There’s a followup today to an earlier Aspergian post which argued pretty persuasively that Applied Behavior Analysis is more inhumane than dog training. This time around, Carol Millman (who has “a degree in Psychology, a diploma in animal health technology, and a diagnosis of autism” and “specializes in training assistance dogs”) takes apart—demolishes, really—a response by a pair of ABA practitioners.

I just want to make a few points, highlight a couple of things. Underlying much of Millman’s critique here is that the professional guidelines for ABA practitioners effectively and in essence make a distinction between the client and the patient. Typically, the former is the parent, caregiver, or institution, while the latter is the actual child.

In fact, the true client in these situations could be defined as society itself. Society certainly is the true subject of ABA, with the child merely the object. The treatments seeks not to make the child feel better but society feel better.
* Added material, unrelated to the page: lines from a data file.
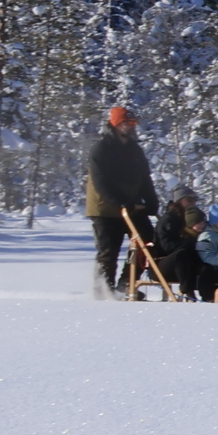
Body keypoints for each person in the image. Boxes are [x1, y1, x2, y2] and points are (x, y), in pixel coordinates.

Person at [85, 107, 159, 298]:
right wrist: (120, 201)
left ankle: (126, 285)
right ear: (115, 124)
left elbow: (144, 178)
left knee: (147, 243)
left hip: (131, 206)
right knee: (109, 252)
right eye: (125, 123)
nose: (129, 127)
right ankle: (103, 291)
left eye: (132, 123)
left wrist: (151, 201)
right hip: (105, 208)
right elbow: (101, 182)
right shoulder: (101, 149)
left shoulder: (135, 150)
Millman notes three important, related things: “[s]omething being effective doesn’t mean that it is healthy for development or self-esteem”; studies of the effectiveness of ABA “are based on measurements of behavior, not of emotional impact of the antecedents on those behaviors”; and when it comes to ABA and that purported effectiveness “[w]hat isn’t proven is whether its goals are worth attaining, or at what cost”.

Last week, I referenced several things I’ve written before about how a study suggesting proof of autism “recovery” ignored other potential, and obvious, explanations for the results; how “evidence-based therapy” depends entirely upon what one is defining as success; and how studies are beginning to show that there’s only “weak evidence” that ABA works even on its own terms.
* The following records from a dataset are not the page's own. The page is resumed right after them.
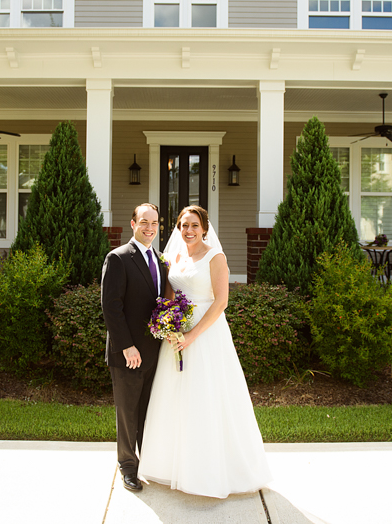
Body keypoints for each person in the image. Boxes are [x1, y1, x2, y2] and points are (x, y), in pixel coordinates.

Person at [138, 205, 272, 498]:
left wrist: (191, 336)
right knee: (174, 397)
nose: (188, 231)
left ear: (205, 228)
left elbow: (221, 302)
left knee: (207, 397)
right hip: (176, 337)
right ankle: (173, 466)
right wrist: (168, 326)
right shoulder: (173, 257)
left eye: (194, 226)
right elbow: (170, 297)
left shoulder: (215, 256)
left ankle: (212, 472)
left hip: (207, 335)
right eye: (184, 225)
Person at [101, 203, 168, 493]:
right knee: (127, 412)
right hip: (128, 352)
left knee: (147, 411)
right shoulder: (117, 258)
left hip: (154, 351)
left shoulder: (160, 260)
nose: (149, 227)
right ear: (133, 224)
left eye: (154, 223)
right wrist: (126, 346)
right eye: (144, 222)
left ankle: (148, 462)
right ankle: (128, 466)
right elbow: (111, 307)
Here’s my concern as a late-diagnosed autistic adult who therefore didn’t undergo ABA as a child: there’s comparatively so little research into autistic adulthood, let alone midlife, that I fear the only exposure to autism doctors, therapists, and social service agencies will have is the argument that treatment is about modifying the behavior of the autistic.

My concern—and I guess I’ve written about this before—is that the prevailing ABA-centric worldview of childhood autism treatment impacts not just those children, but the rest of us, too.

When I search for therapists or counselors who deal with autistic people, I pretty much assume that anyone who emphasizes “social skills” or “coping skills” is focused on helping autistic people mask better, not, say, helping them know how to recognize when their limits might be approaching.

When your views of treatment codify and prefer the desires and demands of society rather than the patient—when you de facto treat the patient merely as an object through which you advance your real subject’s (society) goals—“you aren’t engaged in psychology or social work,” as I wrote earlier this year, “you instead are engaged in a form of social control”.

I’m going to include verbatim how I ended that “social control” post, because I think it sums up how I feel about the argument Millman makes in both her original post and its followup better than anything I could try to say anew.

These professions and these activities should not be thought of solely as efforts to heal and help the individual, but to heal and help the society around the individual. As much as they have the responsiblity to help the atypical learn how to move through the typical world around them as authentically and with as little self-damage and distress as possible, they also have the responsiblity to teach the typical to empathetically make more room in society for the atypical. They ought not only be private actors but also public ones.

There’s an old and semi-apocryphal aphorism that the job of a newspaper is “to comfort the afflicted and afflict the comfortable”. So, too, the job of the psychologist and the social worker, the therapist and the counselor.

If society feels that its typicalities are paramount above and beyond and despite the internal well-being of a psychological patient, that society itself has an illness which should be—must be—acknowledged, addressed, and treated by psychologists and social workers. Bending the individual patient to the will of an ill society is the opposite of “do no harm”, for all parties.